▸ EXTRACTED MATERIAL

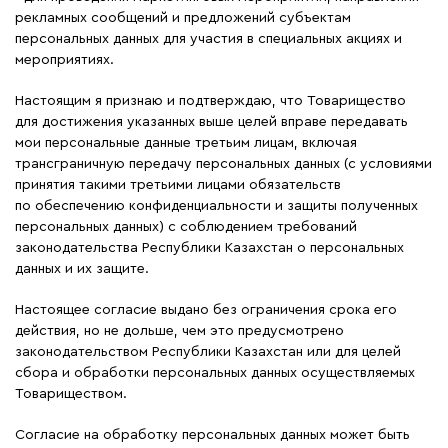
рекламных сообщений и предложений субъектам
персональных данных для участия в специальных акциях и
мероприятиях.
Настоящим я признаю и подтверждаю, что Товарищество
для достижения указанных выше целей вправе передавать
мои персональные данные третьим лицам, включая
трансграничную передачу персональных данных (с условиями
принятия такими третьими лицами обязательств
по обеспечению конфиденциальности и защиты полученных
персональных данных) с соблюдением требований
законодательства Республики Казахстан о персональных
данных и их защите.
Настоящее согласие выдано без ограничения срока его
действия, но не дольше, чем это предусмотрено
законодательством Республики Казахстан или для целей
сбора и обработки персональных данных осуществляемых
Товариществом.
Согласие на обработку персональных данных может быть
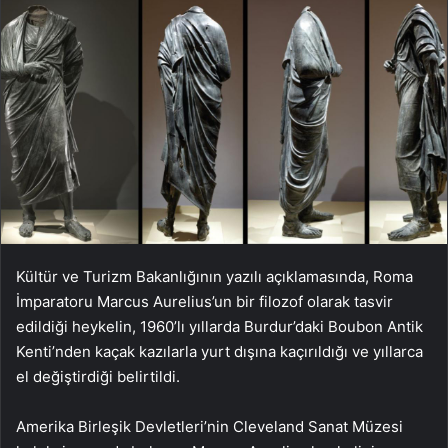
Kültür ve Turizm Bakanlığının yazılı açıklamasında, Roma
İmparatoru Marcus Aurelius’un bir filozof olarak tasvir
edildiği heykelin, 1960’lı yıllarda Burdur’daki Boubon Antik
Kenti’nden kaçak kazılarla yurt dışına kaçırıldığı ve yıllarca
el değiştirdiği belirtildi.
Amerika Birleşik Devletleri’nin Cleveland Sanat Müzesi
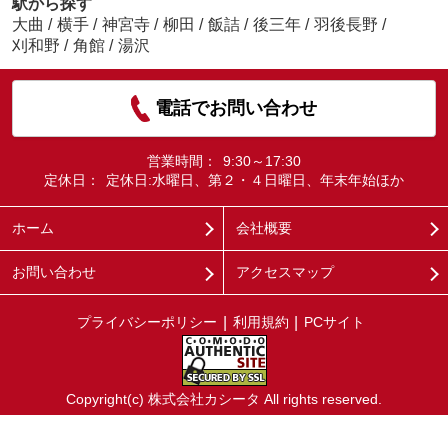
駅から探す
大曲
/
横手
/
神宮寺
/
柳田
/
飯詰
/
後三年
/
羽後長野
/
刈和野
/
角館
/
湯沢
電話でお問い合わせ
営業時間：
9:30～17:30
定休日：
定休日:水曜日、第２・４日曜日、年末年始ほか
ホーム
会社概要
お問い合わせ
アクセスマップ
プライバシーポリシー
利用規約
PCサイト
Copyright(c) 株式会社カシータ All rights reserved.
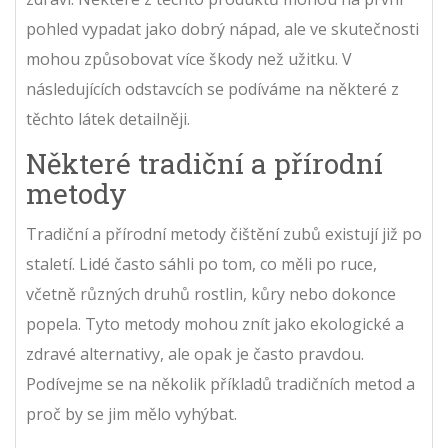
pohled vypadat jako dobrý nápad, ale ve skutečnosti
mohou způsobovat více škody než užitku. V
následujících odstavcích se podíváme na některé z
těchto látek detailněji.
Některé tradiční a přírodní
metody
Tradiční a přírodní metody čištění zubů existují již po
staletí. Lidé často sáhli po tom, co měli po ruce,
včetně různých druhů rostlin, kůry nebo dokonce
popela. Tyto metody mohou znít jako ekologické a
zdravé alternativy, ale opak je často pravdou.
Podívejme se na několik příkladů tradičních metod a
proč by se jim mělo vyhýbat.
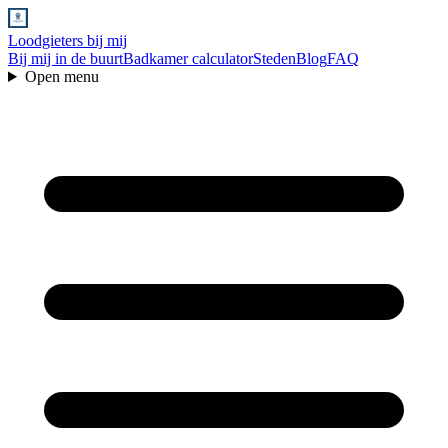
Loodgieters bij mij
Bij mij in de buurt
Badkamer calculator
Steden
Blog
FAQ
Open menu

▸ ABOUT THIS EXERCISE
Respond with a single number: the count of lines in the entries above that contain the string "персональных".

▸ TASK OUTPUT
6